Thursday, 5 September 2019

“Super Mac’s” finger on the UK’s nuclear button


I have just read a review of Peter Hennessy’s latest book, Winds of Change: Britain in the Early Sixties. Hennessy is perhaps the most acute historian of modern Britain of our times. During the period in which his book is set the Prime Minister was Harold Macmillan. The title of his book is taken from a phrase used in Macmillan’s speech in South Africa in 1960, in which “Super Mac” acknowledged that Britain would have to allow its colonies in Africa to become independent states.

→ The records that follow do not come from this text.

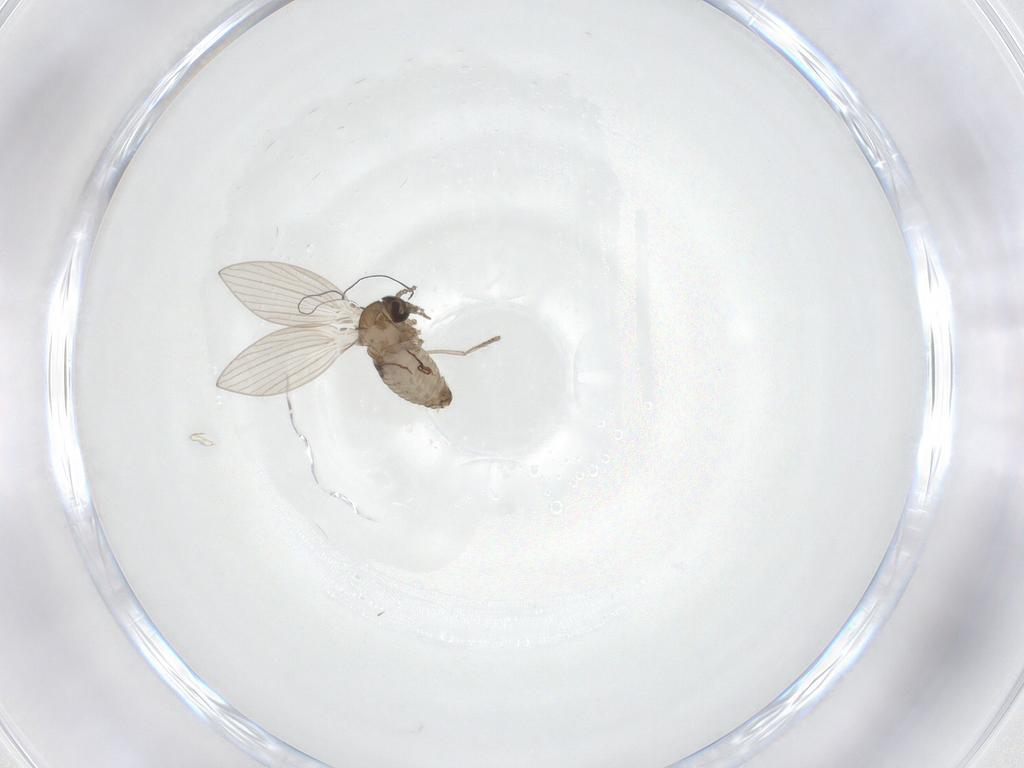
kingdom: Animalia
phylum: Arthropoda
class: Insecta
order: Diptera
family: Psychodidae
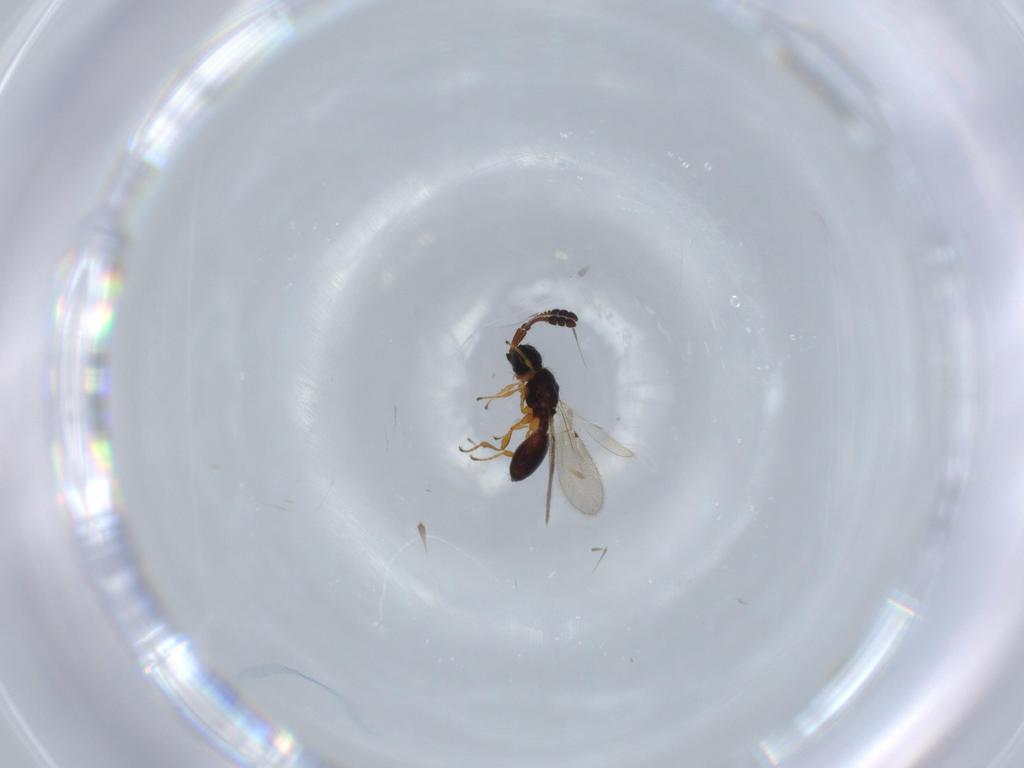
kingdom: Animalia
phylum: Arthropoda
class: Insecta
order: Hymenoptera
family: Diapriidae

I worked with Macmillan in 1980. I was a Vice President of a tiny publishing company, Grove’s Dictionaries of Music, Inc, incorporated in Delaware, with its headquarters in Washington, D.C. “Headquarters” is a rather grandiose term: we were four people in a room on the 12th floor of the National Press Building at 14th and F streets. Maryse Rhein, a Swiss national, had worked with me since 1977. Rose Ann Nichols joined us later. She had a military background: her husband Bob was a US army colonel, a psychiatrist by trade. Linda Kraynak was our young office assistant, possessed of a charming southern accent which charmed our male customers.

Pinchas Zuckerman
Macmillan came to the USA in November 1980 to launch The New Grove Dictionary of Music and Musicians at a glamorous event in the Starlight Ballroom of the Waldorf Astoria. Our guests heard Pinchas Zuckerman play and listened to speeches by the composers Virgil Thomson and Leonard Bernstein. And, of course, Super Mac.

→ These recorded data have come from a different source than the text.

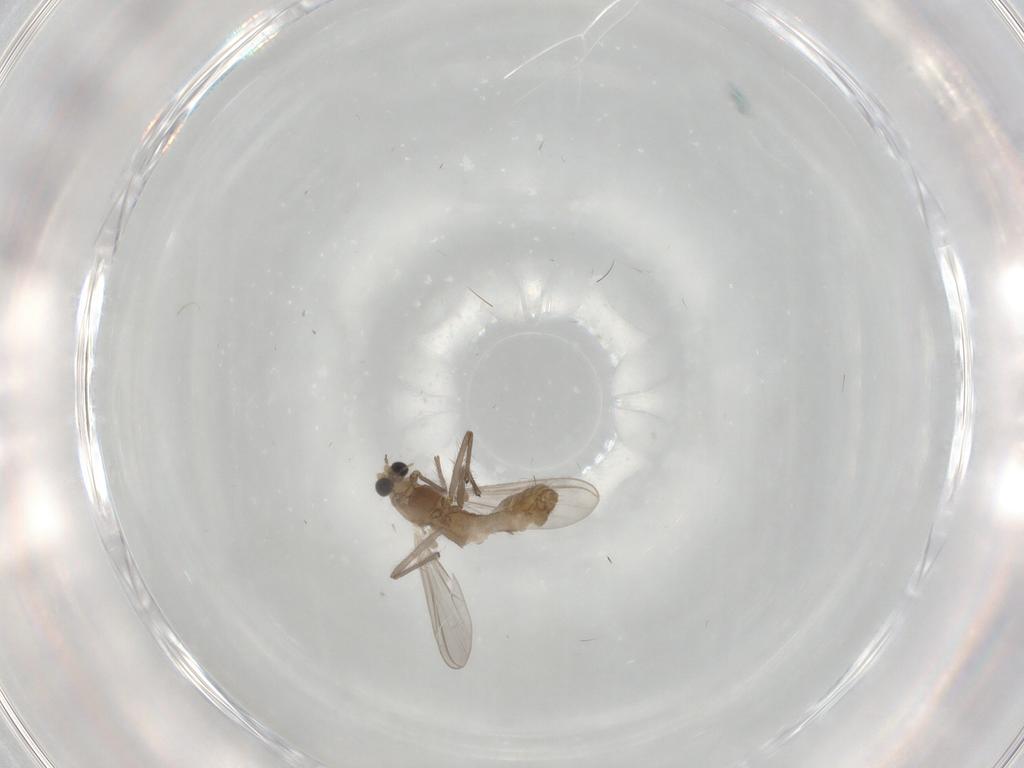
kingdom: Animalia
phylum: Arthropoda
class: Insecta
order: Diptera
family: Chironomidae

Macmillan with JFK at the White House
When he was Prime Minister, Macmillan was responsible for ordering a nuclear attack in the event of war. In 1962, civil servants had to decide how the Prime Minister could issue the order to launch if he were in his official car when the four minute warning was issued. This was, of course, long before mobile phones. It was decided to give Macmillan’s diver the kind of radio used by the Automobile Association to contact its motorbike mechanics. The driver was then to find the closest public phone box:
Perhaps the kind of phone box the Prime Minister would have used
one of the famous red boxes seen in many tourist photos. Super Mac was then to call his office and give instructions. The civil servants spotted a flaw in this plan: what if neither the driver nor the Prime Minister had the correct change to pay for a call? The solution was to instruct Mr Macmillan to reverse the charges. One suspects that the time taken to radio the driver, for the driver to find the phone box and  for the Prime Minister to reverse the charges might have taken more than the allotted four minutes of warning.
An AA motorbike mechanic in action
By the time I met him, Macmillan’s eyesight was failing and eventually he became almost blind. My friend and colleague, Richard Garnett, who was Macmillan’s editor, told a story of visiting Macmillan at his country estate during the shooting season. He found the former Prime Minister alone with his driver pointing his gun skyward. Richard asked the driver how Super Mac knew when to pull the trigger. The driver explained that he had learned to judge the exact moment to pull the trigger. As the driver told Richard, “I shout fire, he shoots and hits the bugger”.

Slightly mad as the story about the phone box and reversing the charges might seem, I recall paying a visit to an expert in civil defence at Georgetown University’s Center for Strategic and International Studies. He told me that the first thing that would happen after a nuclear strike on the USA would be that the Mexicans would loot the country. I left our meeting with an image of vast numbers of Mexicans waiting at the border with their running shoes on ready to start looting.